Trudne czasy sprzyjają religijności
Katolicyzm przeżywa dziś renesans. Kościół, jako jedna z nielicznych instytucji sprostał wyzwaniom kryzysu
Znaczna część środowisk opozycyjnych, które w 1974 r. obaliły rządy salazarystów, przez ponad trzy dekady wmawiała portugalskiemu społeczeństwu, że Kościół katolicki to jeden z bastionów dawnego reżimu, nadal ciepło wspominający okres dyktatury. Jej ofiar w łonie samego Kościoła nie dostrzegano. Zafałszowany wizerunek „katolików kapitalistów” podsycany przez lewicowo-liberalne elity nie wytrzymał próby czasu, którą przyniósł kryzys.

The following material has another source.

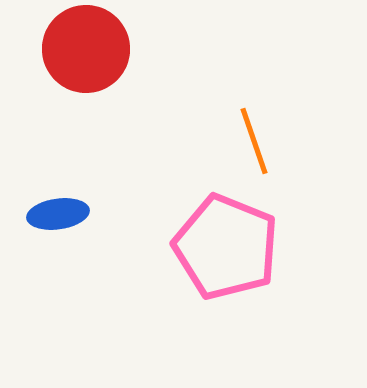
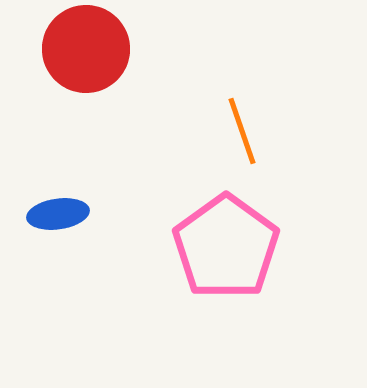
orange line: moved 12 px left, 10 px up
pink pentagon: rotated 14 degrees clockwise
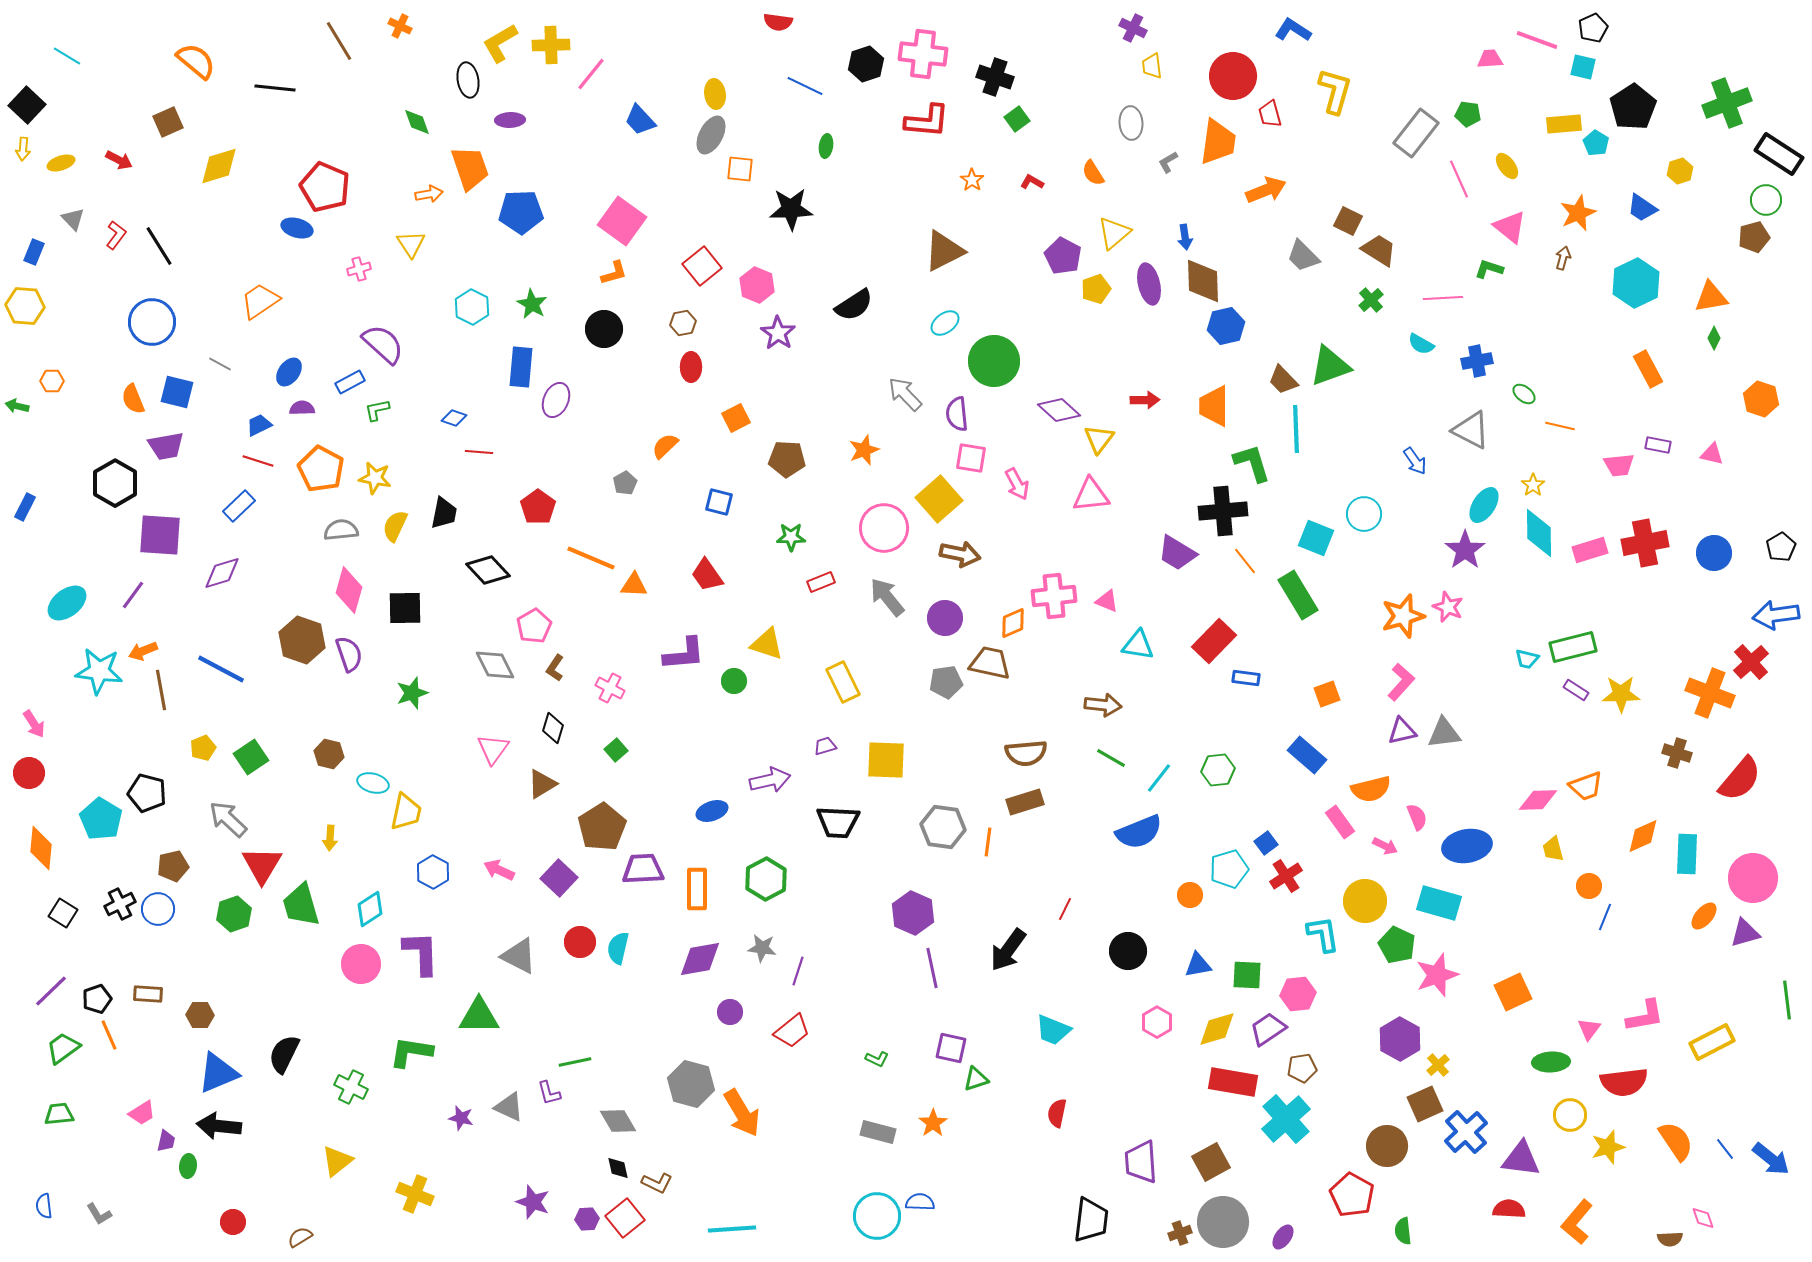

Ten obnażył też słabość klasy politycznej budującej postsalazarowską republikę.
Przykład idzie z góry
Rząd Pedra Passosa Coelho, który w czerwcu ub.r. objął stery w znajdującej się na krawędzi bankructwa Portugalii, szybko rozpoczął wdrażanie wymogów oszczędnościowych narzuconych przez Unię Europejską i Międzynarodowy Fundusz Walutowy.
Nowe władze czekał na starcie szereg przykrych niespodzianek nagromadzonych przez poprzednie ekipy. Liczne audyty w ministerstwach, narzucone przez zagranicznych partnerów, wykazały nie tylko ogromne niedoszacowania kont resortów, długi ukrywane przez szereg instytucji państwowych, ale także długą listę nadużyć i malwersacji finansowych urzędników najwyższego szczebla.